I batted at the tear that trickled down my face.

“Noah loves you like that. He would be that for you if you let him. You just have to decide if you feel the same way.”

“It's fucking scary.”

Dani grinned. “Yeah, it is. It's all or nothing, which makes it a leap-before-you-look sort of situation. And no matter how much you plan or try to imagine what it'll be like, there's no way you can know until you're in it. It's jumping into the deep end and hoping you don't sink to the bottom.”

“And it's a whole other country.
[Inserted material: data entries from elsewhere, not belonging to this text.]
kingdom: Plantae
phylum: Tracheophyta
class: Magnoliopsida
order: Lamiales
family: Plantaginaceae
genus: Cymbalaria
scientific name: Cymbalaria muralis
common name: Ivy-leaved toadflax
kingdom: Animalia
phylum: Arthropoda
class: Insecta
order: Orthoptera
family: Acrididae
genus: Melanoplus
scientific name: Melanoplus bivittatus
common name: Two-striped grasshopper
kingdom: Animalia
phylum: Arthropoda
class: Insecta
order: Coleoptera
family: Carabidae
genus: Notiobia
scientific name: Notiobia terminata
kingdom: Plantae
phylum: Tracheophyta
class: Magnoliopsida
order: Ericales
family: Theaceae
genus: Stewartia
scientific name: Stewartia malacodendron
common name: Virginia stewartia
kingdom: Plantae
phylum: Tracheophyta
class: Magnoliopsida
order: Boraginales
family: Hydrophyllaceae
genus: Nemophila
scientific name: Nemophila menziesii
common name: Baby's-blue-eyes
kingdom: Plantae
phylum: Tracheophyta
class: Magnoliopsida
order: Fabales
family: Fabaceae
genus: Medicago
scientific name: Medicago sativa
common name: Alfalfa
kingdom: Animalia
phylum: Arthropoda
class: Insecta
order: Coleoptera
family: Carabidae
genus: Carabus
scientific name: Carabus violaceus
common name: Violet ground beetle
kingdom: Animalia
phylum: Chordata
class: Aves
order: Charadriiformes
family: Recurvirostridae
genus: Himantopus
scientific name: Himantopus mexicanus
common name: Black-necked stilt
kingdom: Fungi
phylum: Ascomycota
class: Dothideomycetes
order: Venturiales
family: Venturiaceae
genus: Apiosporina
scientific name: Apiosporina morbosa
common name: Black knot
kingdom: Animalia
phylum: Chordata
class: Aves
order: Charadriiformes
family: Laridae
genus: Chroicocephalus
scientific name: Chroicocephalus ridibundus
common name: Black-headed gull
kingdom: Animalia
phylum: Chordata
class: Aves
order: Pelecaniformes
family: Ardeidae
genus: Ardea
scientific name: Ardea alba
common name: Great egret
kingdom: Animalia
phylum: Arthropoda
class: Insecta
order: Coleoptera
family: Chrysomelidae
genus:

I mean, it's not just me
becoming a military wife; it's me becoming a military wife and moving to South Korea. I don't speak the language. I've never even been outside of the U.S.”

“For what it's worth, our overseas assignments were some of my favorite times in the Air Force.”

“Where have you guys been?”

“Italy and Germany.”

I'd never really been one of those people who craved adventure. My idea of a perfect night included curling up on the couch with take-out Chinese and a
Friends
marathon. I wasn't Noah. I wasn't looking to take on the world. But the problem was that now, when I looked at my idea of the perfect night, he was right there next to me.

“You could try long distance,” Dani offered, the tone of her voice conveying her true feelings on the subject.

“Noah hates the idea.”

“When they make their mind up, they tend to stick with it.”

I grimaced. “I've noticed. It's super fucking annoying.”

She grinned. “Trust me. Five years of marriage. I get it. And for what it's worth, Joker's even older and even
more
set in his ways. I've given up at this point.”

“How do you handle it? The bossy factor?”

“I let him run the things that are important to him, and sort of do what I want with the rest of it.”

“And that works?”

She shrugged. “Sometimes. It's not easy. Sometimes it feels like there's something about being a fighter pilot that takes normal annoying masculine traits and magnifies them by a thousand. But it also has its perks.”

She had a point there.

Dani reached out and squeezed my hand. “It'll be okay. Promise. The answer will come to you.”

My voice cracked. “He doesn't understand. He's pissed and he doesn't understand, and I'm worried that if I don't decide soon, he's going to just get fed up and give up on me.”

“He won't. He's scared. He doesn't want to lose you and right now he's worried that he's asking too much of you. And I can promise you, he knows how much he's asking you to give up.”

I hoped she was right. I hoped I hadn't fucked everything up.